'''
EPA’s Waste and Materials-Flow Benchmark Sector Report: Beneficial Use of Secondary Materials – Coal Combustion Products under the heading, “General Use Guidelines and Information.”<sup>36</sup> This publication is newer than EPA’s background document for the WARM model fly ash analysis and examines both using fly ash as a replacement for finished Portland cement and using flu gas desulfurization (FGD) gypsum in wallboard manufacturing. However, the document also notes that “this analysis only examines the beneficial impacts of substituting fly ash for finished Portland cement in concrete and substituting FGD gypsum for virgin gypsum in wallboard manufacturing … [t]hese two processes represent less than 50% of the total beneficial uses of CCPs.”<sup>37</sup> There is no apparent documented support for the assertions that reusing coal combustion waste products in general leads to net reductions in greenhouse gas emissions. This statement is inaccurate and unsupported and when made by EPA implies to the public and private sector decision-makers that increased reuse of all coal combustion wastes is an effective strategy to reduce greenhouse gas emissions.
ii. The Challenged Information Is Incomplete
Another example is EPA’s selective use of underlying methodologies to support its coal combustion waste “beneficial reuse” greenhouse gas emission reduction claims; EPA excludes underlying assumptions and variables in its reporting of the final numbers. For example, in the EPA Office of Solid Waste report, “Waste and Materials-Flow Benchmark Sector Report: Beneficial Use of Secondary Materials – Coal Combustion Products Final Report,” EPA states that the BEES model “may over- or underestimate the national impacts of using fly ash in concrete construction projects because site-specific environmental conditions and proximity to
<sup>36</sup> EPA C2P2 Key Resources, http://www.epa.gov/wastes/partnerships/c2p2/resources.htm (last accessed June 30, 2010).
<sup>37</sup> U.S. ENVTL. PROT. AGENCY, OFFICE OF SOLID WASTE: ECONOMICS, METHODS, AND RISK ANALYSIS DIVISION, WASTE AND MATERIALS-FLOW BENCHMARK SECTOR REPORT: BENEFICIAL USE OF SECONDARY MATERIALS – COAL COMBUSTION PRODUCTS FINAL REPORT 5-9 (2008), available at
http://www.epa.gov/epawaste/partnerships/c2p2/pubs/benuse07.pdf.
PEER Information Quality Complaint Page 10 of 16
'''
◆ What you should do
Having read the material, transcribe all of it exactly.

◆ Output below
EPA’s Waste and Materials-Flow Benchmark Sector Report: Beneficial Use of Secondary Materials – Coal Combustion Products under the heading, “General Use Guidelines and Information.”<sup>36</sup> This publication is newer than EPA’s background document for the WARM model fly ash analysis and examines both using fly ash as a replacement for finished Portland cement and using flu gas desulfurization (FGD) gypsum in wallboard manufacturing. However, the document also notes that “this analysis only examines the beneficial impacts of substituting fly ash for finished Portland cement in concrete and substituting FGD gypsum for virgin gypsum in wallboard manufacturing … [t]hese two processes represent less than 50% of the total beneficial uses of CCPs.”<sup>37</sup> There is no apparent documented support for the assertions that reusing coal combustion waste products in general leads to net reductions in greenhouse gas emissions. This statement is inaccurate and unsupported and when made by EPA implies to the public and private sector decision-makers that increased reuse of all coal combustion wastes is an effective strategy to reduce greenhouse gas emissions.
ii. The Challenged Information Is Incomplete
Another example is EPA’s selective use of underlying methodologies to support its coal combustion waste “beneficial reuse” greenhouse gas emission reduction claims; EPA excludes underlying assumptions and variables in its reporting of the final numbers. For example, in the EPA Office of Solid Waste report, “Waste and Materials-Flow Benchmark Sector Report: Beneficial Use of Secondary Materials – Coal Combustion Products Final Report,” EPA states that the BEES model “may over- or underestimate the national impacts of using fly ash in concrete construction projects because site-specific environmental conditions and proximity to
<sup>36</sup> EPA C2P2 Key Resources, http://www.epa.gov/wastes/partnerships/c2p2/resources.htm (last accessed June 30, 2010).
<sup>37</sup> U.S. ENVTL. PROT. AGENCY, OFFICE OF SOLID WASTE: ECONOMICS, METHODS, AND RISK ANALYSIS DIVISION, WASTE AND MATERIALS-FLOW BENCHMARK SECTOR REPORT: BENEFICIAL USE OF SECONDARY MATERIALS – COAL COMBUSTION PRODUCTS FINAL REPORT 5-9 (2008), available at
http://www.epa.gov/epawaste/partnerships/c2p2/pubs/benuse07.pdf.
PEER Information Quality Complaint Page 10 of 16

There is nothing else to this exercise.